I'm not speculating on the merits of the case and the conflict with the first amendment here, only answering the questions actually asked.
Who is responsible for determining whether those reason apply to a particular person?
Attorney General, through its delegates (Immigration Judges - IJs).
Before that determination is made, how long may a permanent resident be held in custody?
A while.
There are several different procedures in the INA for removal of permanent residents. The one that applies here, I suspect, is 8 USC 1226, and specifically:
(c) Detention of criminal aliens
(1) CustodyThe Attorney General shall take into custody any alien who—
...
(D) is inadmissible under section 1182(a)(3)(B) of this title or deportable under section 1227(a)(4)(B) of this title, or
Section 1182(a)(3)(B) is this:
(B) Terrorist activities
(i) In general
Any alien who—
(I) has engaged in a terrorist activity;
(II) a consular officer, the Attorney General, or the Secretary of Homeland Security knows, or has reasonable ground to believe, is engaged in or is likely to engage after entry in any terrorist activity (as defined in clause (iv));
(III) has, under circumstances indicating an intention to cause death or serious bodily harm, incited terrorist activity;
(IV) is a representative (as defined in clause (v)) of—
(aa) a terrorist organization (as defined in clause (vi)); or
(bb) a political, social, or other group that endorses or espouses terrorist activity;
(V) is a member of a terrorist organization described in subclause (I) or (II) of clause (vi);
(VI) is a member of a terrorist organization described in clause (vi)(III), unless the alien can demonstrate by clear and convincing evidence that the alien did not know, and should not reasonably have known, that the organization was a terrorist organization;
(VII) endorses or espouses terrorist activity or persuades others to endorse or espouse terrorist activity or support a terrorist organization;
(VIII) has received military-type training (as defined in section 2339D(c)(1) of title 18) from or on behalf of any organization that, at the time the training was received, was a terrorist organization (as defined in clause (vi)); or
(IX) is the spouse or child of an alien who is inadmissible under this subparagraph, if the activity causing the alien to be found inadmissible occurred within the last 5 years,
is inadmissible.
The news article suggests that the part I highlighted was indeed the rationale:
The Department of Homeland Security can initiate deportation proceedings against green card holders for a broad range of alleged criminal activity, including supporting a terror group.
8 USC 1227(a)(4)(B) brings us back to the same list:
(4) Security and related grounds
(B) Terrorist activities
Any alien who is described in subparagraph (B) or (F) of section 1182(a)(3) of this title is deportable.
There's also the 8 USC 1226a, which demands mandatory detention of terrorists, using the same definitions:
(a) Detention of terrorist aliens
(1) Custody
The Attorney General shall take into custody any alien who is certified under paragraph (3).
...
(3) Certification
The Attorney General may certify an alien under this paragraph if the Attorney General has reasonable grounds to believe that the alien—
(A) is described in section 1182(a)(3)(A)(i), 1182(a)(3)(A)(iii), 1182(a)(3)(B), 1227(a)(4)(A)(i), 1227(a)(4)(A)(iii), or 1227(a)(4)(B) of this title; or
(B) is engaged in any other activity that endangers the national security of the United States.
Note, that the AG decides, and needs to have reasonable grounds to believe, not necessarily a criminal conviction.
You're also asking:
If it was found that cases for revocation were being brought frivolously, what court would be able to enjoin such an abuse?
The AG has a pretty wide discretion to detain aliens as per the INA, see 1226(e):
(e) Judicial review
The Attorney General’s discretionary judgment regarding the application of this section shall not be subject to review.

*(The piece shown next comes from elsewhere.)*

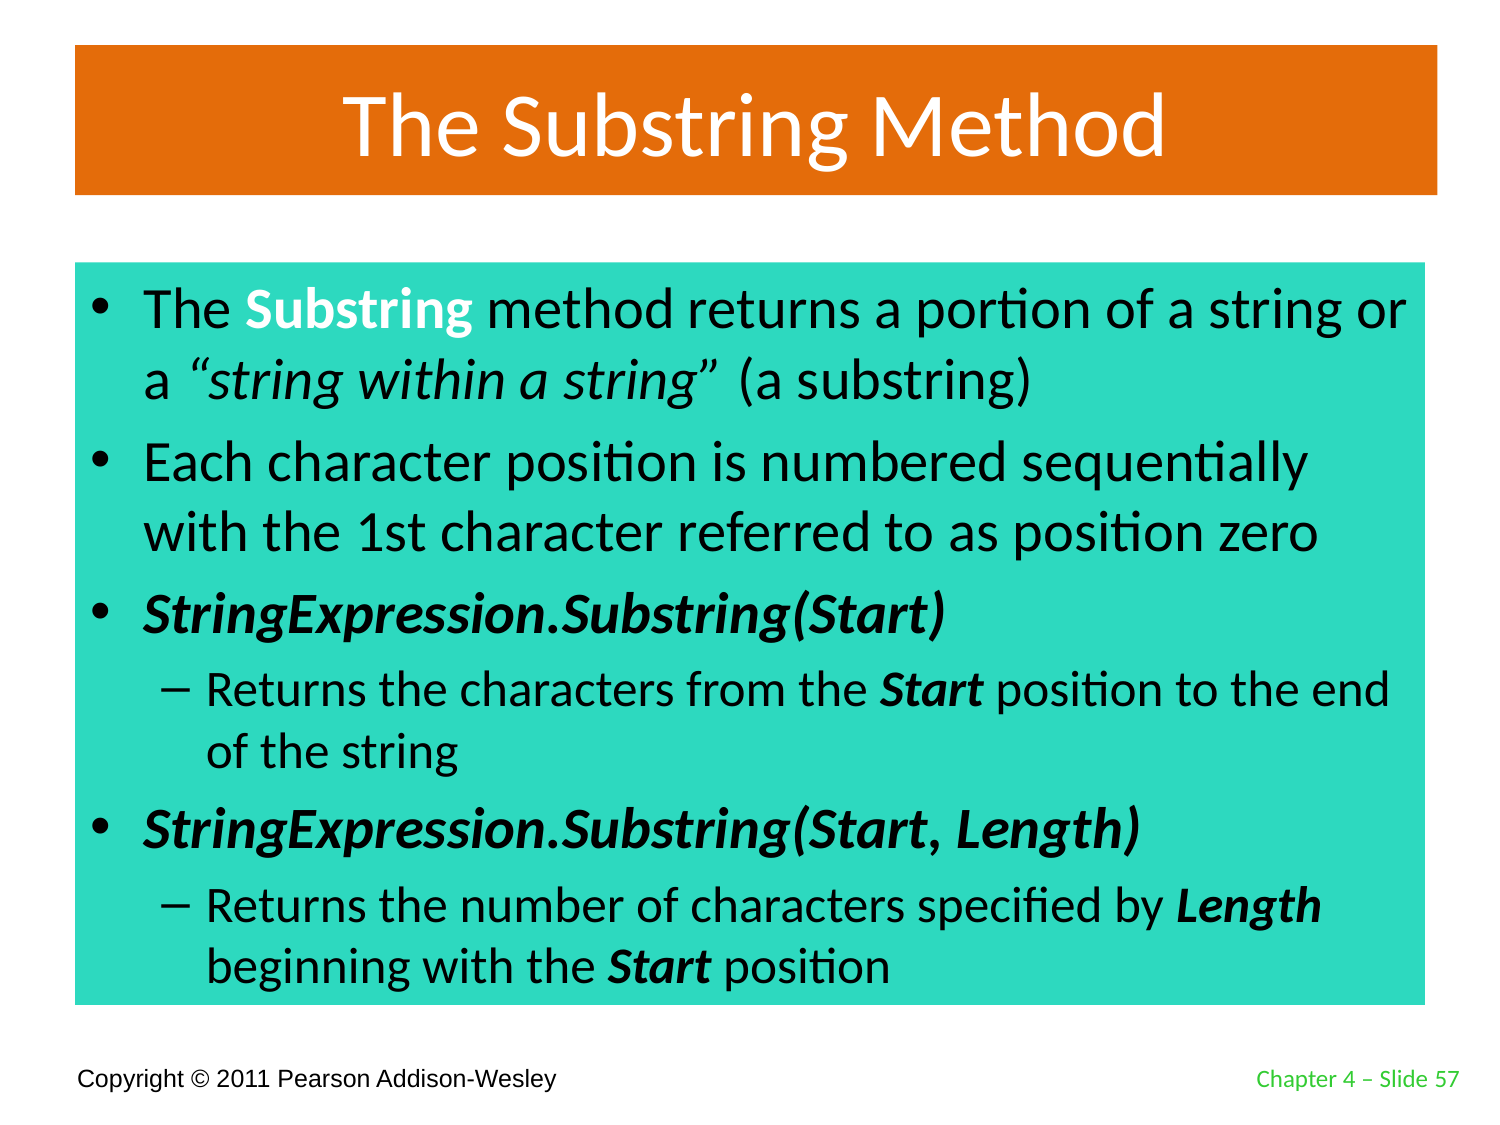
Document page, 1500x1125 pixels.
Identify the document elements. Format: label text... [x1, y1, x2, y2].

No court may set aside any action or decision by the Attorney General under this section regarding the detention of any alien or the revocation or denial of bond or parole.
The certification in 8 USC 1226a(a)(3) can be reviewed in Federal court:
(b) Habeas corpus and judicial review
(1) In general
Judicial review of any action or decision relating to this section (including judicial review of the merits of a determination made under subsection (a)(3) or (a)(6)) is available exclusively in habeas corpus proceedings consistent with this subsection.
Once the removal order is entered by the IJ and the administrative process is exhausted, it can be appealed (and in some cases for LPRs the appeal is automatic) under 8 USC 1535 to the United States Court of Appeals for the District of Columbia Circuit.
You also ask for how long can a person be detained.
8 USC 1226e(a)(6) has this to say:
(6) Limitation on indefinite detention
An alien detained solely under paragraph (1) who has not been removed under section 1231(a)(1)(A) of this title, and whose removal is unlikely in the reasonably foreseeable future, may be detained for additional periods of up to six months only if the release of the alien will threaten the national security of the United States or the safety of the community or any person.
So... not forever? or maybe yes forever? While the section is titled "limitation on indefinite detention", it doesn't actually provide any such limitation except the need to extend the detention every six months, if the government is so inclined.